Il était bien trop petit pour pouvoir se souvenir d'elle, mais il n'y a aucun doute : c'est elle, telle que son père la lui a si souvent décrite, si belle, si tendre… A ses côtés, apparaît bientôt une autre silhouette qu'il connaît bien : son père… Quelques regards suffisent, pas besoin de mots : Vicky se relève. Debout en face de ses parents, le garçon sent le courage renaître en lui. Une voix résonne alors dans son dos…

- Tes parents ne t'abandonneront jamais, Chevalier…

Vicky se retourne alors que les images de Liana et de Valkhan s'estompent lentement. Il voit l'obélisque, seulement l'obélisque… mais il émane d'elle comme une présence, une présence qu'il a si souvent ressentie ces six dernières années, un Cosmos réconfortant qui si souvent est venu l'aider quand il en avait le plus besoin. Mais pour la première fois, celui-ci prend une apparence… humaine…
C'est un vieil homme dont les longs cheveux châtains semblent avoir gardé toute la vigueur et la beauté de leur jeunesse. Malgré les rides qui marquent son visage, ses yeux bleus respirent la fraîcheur. Il porte une longue toge dorée et décorée de somptueux motifs appartenant à différentes cultures.
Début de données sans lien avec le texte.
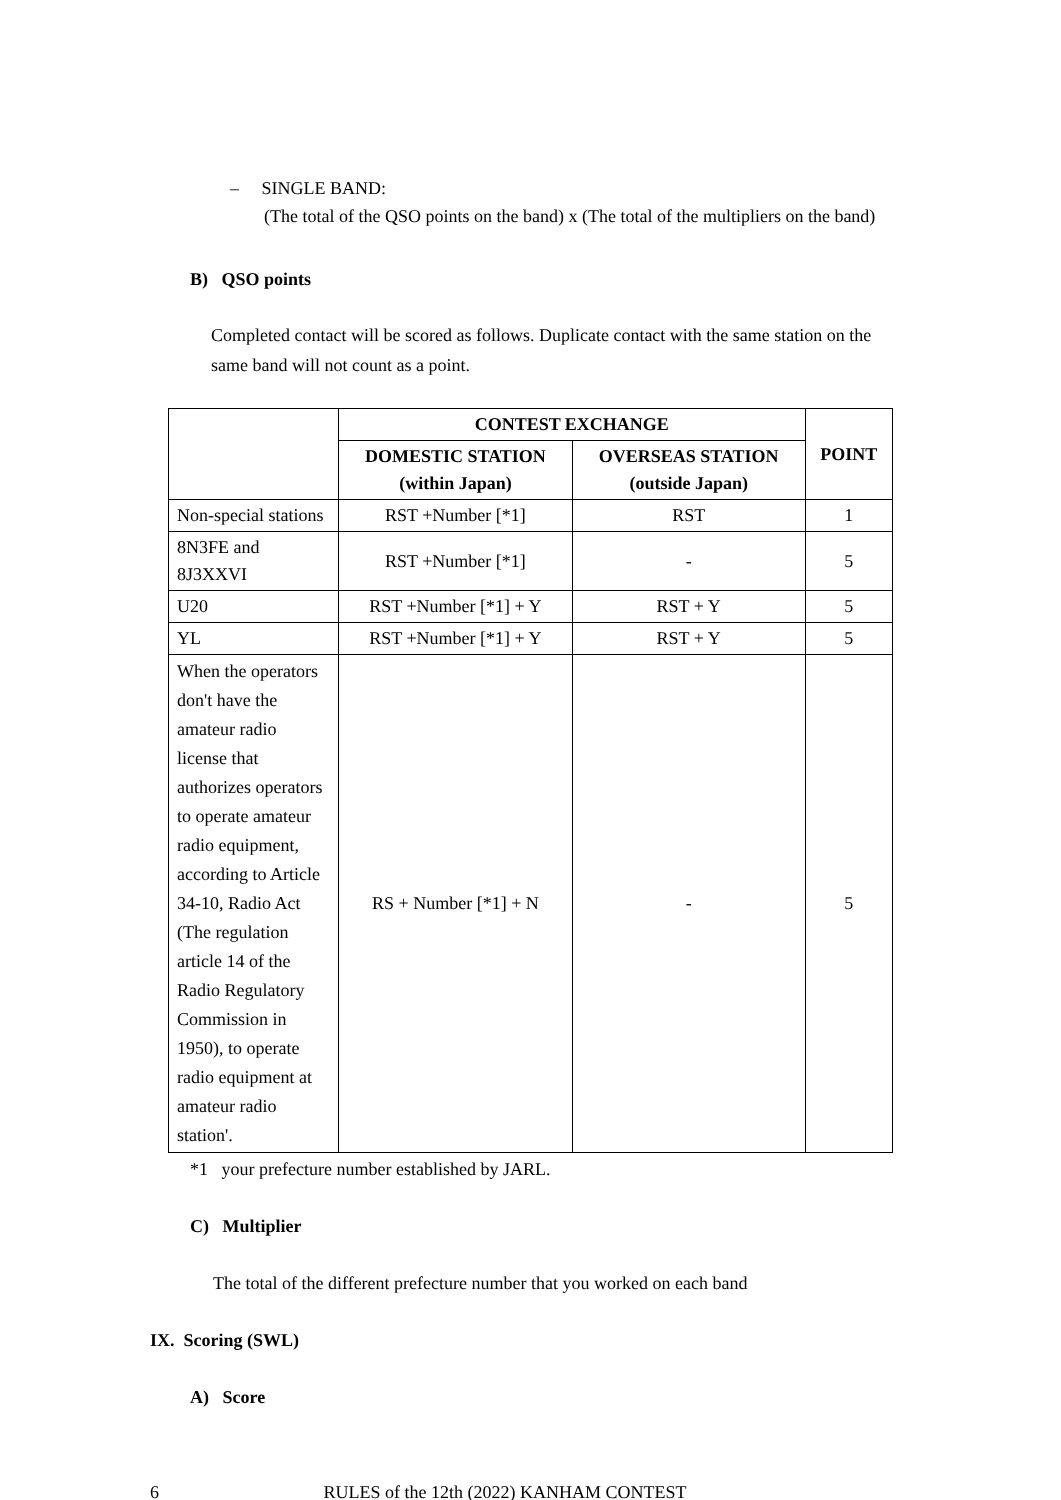– SINGLE BAND:
(The total of the QSO points on the band) x (The total of the multipliers on the band)
B) QSO points
Completed contact will be scored as follows. Duplicate contact with the same station on the same band will not count as a point.
| | CONTEST EXCHANGE | | POINT |
| --- | --- | --- | --- |
| | DOMESTIC STATION (within Japan) | OVERSEAS STATION (outside Japan) | |
| Non-special stations | RST +Number [*1] | RST | 1 |
| 8N3FE and 8J3XXVI | RST +Number [*1] | - | 5 |
| U20 | RST +Number [*1] + Y | RST + Y | 5 |
| YL | RST +Number [*1] + Y | RST + Y | 5 |
| When the operators don't have the amateur radio license that authorizes operators to operate amateur radio equipment, according to Article 34-10, Radio Act (The regulation article 14 of the Radio Regulatory Commission in 1950), to operate radio equipment at amateur radio station'. | RS + Number [*1] + N | - | 5 |
*1 your prefecture number established by JARL.
C) Multiplier
The total of the different prefecture number that you worked on each band
IX. Scoring (SWL)
A) Score
6 RULES of the 12th (2022) KANHAM CONTEST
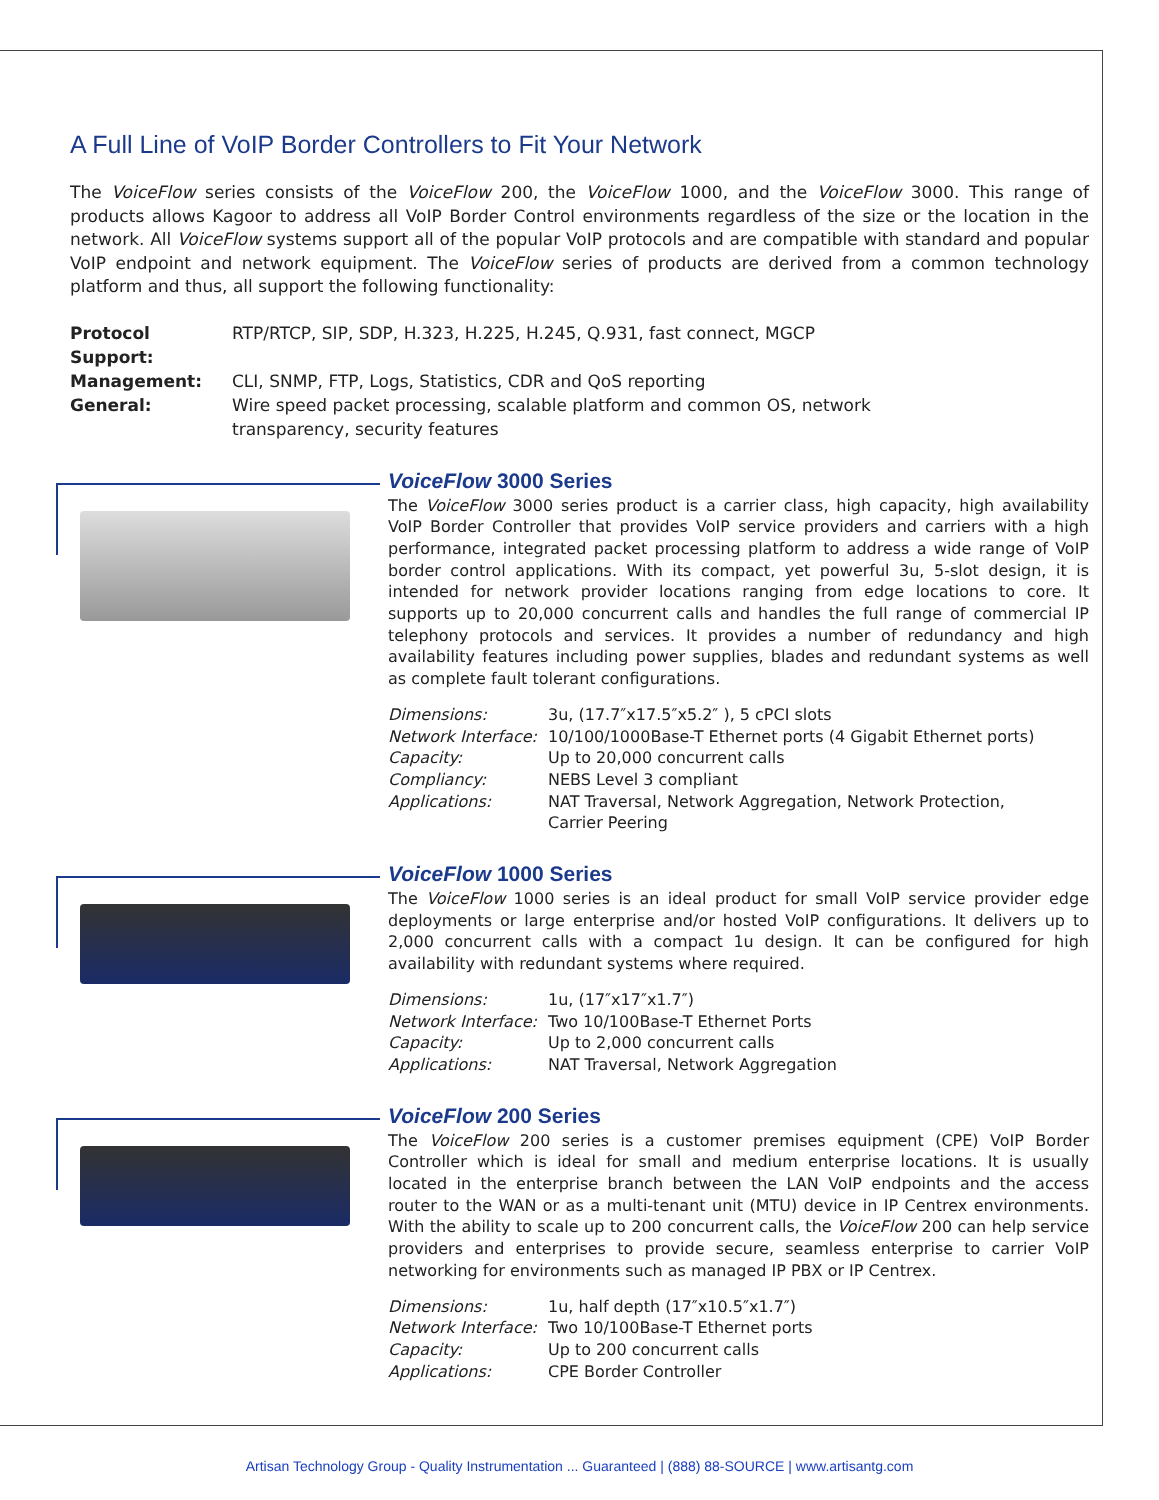A Full Line of VoIP Border Controllers to Fit Your Network
The VoiceFlow series consists of the VoiceFlow 200, the VoiceFlow 1000, and the VoiceFlow 3000. This range of products allows Kagoor to address all VoIP Border Control environments regardless of the size or the location in the network. All VoiceFlow systems support all of the popular VoIP protocols and are compatible with standard and popular VoIP endpoint and network equipment. The VoiceFlow series of products are derived from a common technology platform and thus, all support the following functionality:
| Protocol Support: | RTP/RTCP, SIP, SDP, H.323, H.225, H.245, Q.931, fast connect, MGCP |
| Management: | CLI, SNMP, FTP, Logs, Statistics, CDR and QoS reporting |
| General: | Wire speed packet processing, scalable platform and common OS, network transparency, security features |
VoiceFlow 3000 Series
The VoiceFlow 3000 series product is a carrier class, high capacity, high availability VoIP Border Controller that provides VoIP service providers and carriers with a high performance, integrated packet processing platform to address a wide range of VoIP border control applications. With its compact, yet powerful 3u, 5-slot design, it is intended for network provider locations ranging from edge locations to core. It supports up to 20,000 concurrent calls and handles the full range of commercial IP telephony protocols and services. It provides a number of redundancy and high availability features including power supplies, blades and redundant systems as well as complete fault tolerant configurations.
| Dimensions: | 3u, (17.7″x17.5″x5.2″ ), 5 cPCI slots |
| Network Interface: | 10/100/1000Base-T Ethernet ports (4 Gigabit Ethernet ports) |
| Capacity: | Up to 20,000 concurrent calls |
| Compliancy: | NEBS Level 3 compliant |
| Applications: | NAT Traversal, Network Aggregation, Network Protection, Carrier Peering |
VoiceFlow 1000 Series
The VoiceFlow 1000 series is an ideal product for small VoIP service provider edge deployments or large enterprise and/or hosted VoIP configurations. It delivers up to 2,000 concurrent calls with a compact 1u design. It can be configured for high availability with redundant systems where required.
| Dimensions: | 1u, (17″x17″x1.7″) |
| Network Interface: | Two 10/100Base-T Ethernet Ports |
| Capacity: | Up to 2,000 concurrent calls |
| Applications: | NAT Traversal, Network Aggregation |
VoiceFlow 200 Series
The VoiceFlow 200 series is a customer premises equipment (CPE) VoIP Border Controller which is ideal for small and medium enterprise locations. It is usually located in the enterprise branch between the LAN VoIP endpoints and the access router to the WAN or as a multi-tenant unit (MTU) device in IP Centrex environments. With the ability to scale up to 200 concurrent calls, the VoiceFlow 200 can help service providers and enterprises to provide secure, seamless enterprise to carrier VoIP networking for environments such as managed IP PBX or IP Centrex.
| Dimensions: | 1u, half depth (17″x10.5″x1.7″) |
| Network Interface: | Two 10/100Base-T Ethernet ports |
| Capacity: | Up to 200 concurrent calls |
| Applications: | CPE Border Controller |
Artisan Technology Group - Quality Instrumentation ... Guaranteed | (888) 88-SOURCE | www.artisantg.com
- Vous… Vous êtes le Cosmos de l'Obélisque ? demande Vicky. Vous m'avez appelé Chevalier mais je ne le suis pas…
- Il y a bien longtemps que je sais que tu le deviendrais. D'ailleurs tu as réussi.
- J'ai réussi ? Mais qu'est-ce que j'ai réussi ?
- L'épreuve, sourit le vieil homme. L'épreuve que doit accomplir celui qui veut porter l'Armure de la Licorne…
- Comment cela ? Mais je n'ai accompli aucune épreuve ?
- Bien sûr que si. Ta détermination, ta volonté, ta loyauté ont réveillé l'Armure qui sommeille sous les sables du désert.
- Mais comment le savez-vous ?
- Je le sais, sourit-il. L'Armure de la Licorne, tout comme l'Obélisque, garde une partie de la Mémoire.
- La Mémoire ?
- Oui… ma mémoire… Mais à présent il est temps que tu montres au Chevalier du Scorpion qu'il n'a pas réussi à t'empêcher de devenir Chevalier. Enflamme ton Cosmos, Chevalier de la Licorne !

Alors qu'une faible aura mauve commence à se former autour du corps de Vicky, le vent se lève, soulevant le sable du désert. Pendant un bref instant, Khyron est surpris, quand il réalise qu'il ne s'agit pas d'un brusque changement météorologique.

- Ainsi tu as réussi à intensifier suffisamment ton Cosmos pour lever une petite tempête de sable ? Pourquoi insistes-tu ? Alors que tout cela ne te mènera nulle part !
- N'en sois pas si sûr, Khyron ! Regarde mieux !

Maintenant qu'il s'est relevé, Vicky fait briller son Cosmos de mille feux, l'intensifiant au maximum. Alors que tout cela ne semblait pas inquiéter le moins du monde le Chevalier du Scorpion, celui-ci semble tout à coup troublé durant un bref instant.

- Non… Je dois me tromper… Ce Cosmos… C'est impossible… (A Vicky…) Puisqu'une seule piqûre de l'Aiguille Ecarlate n'a pas suffi à te faire entendre raison, je me vois contraint de te porter une nouvelle fois mon attaque. Et là tu comprendras que tu as commis une énorme erreur.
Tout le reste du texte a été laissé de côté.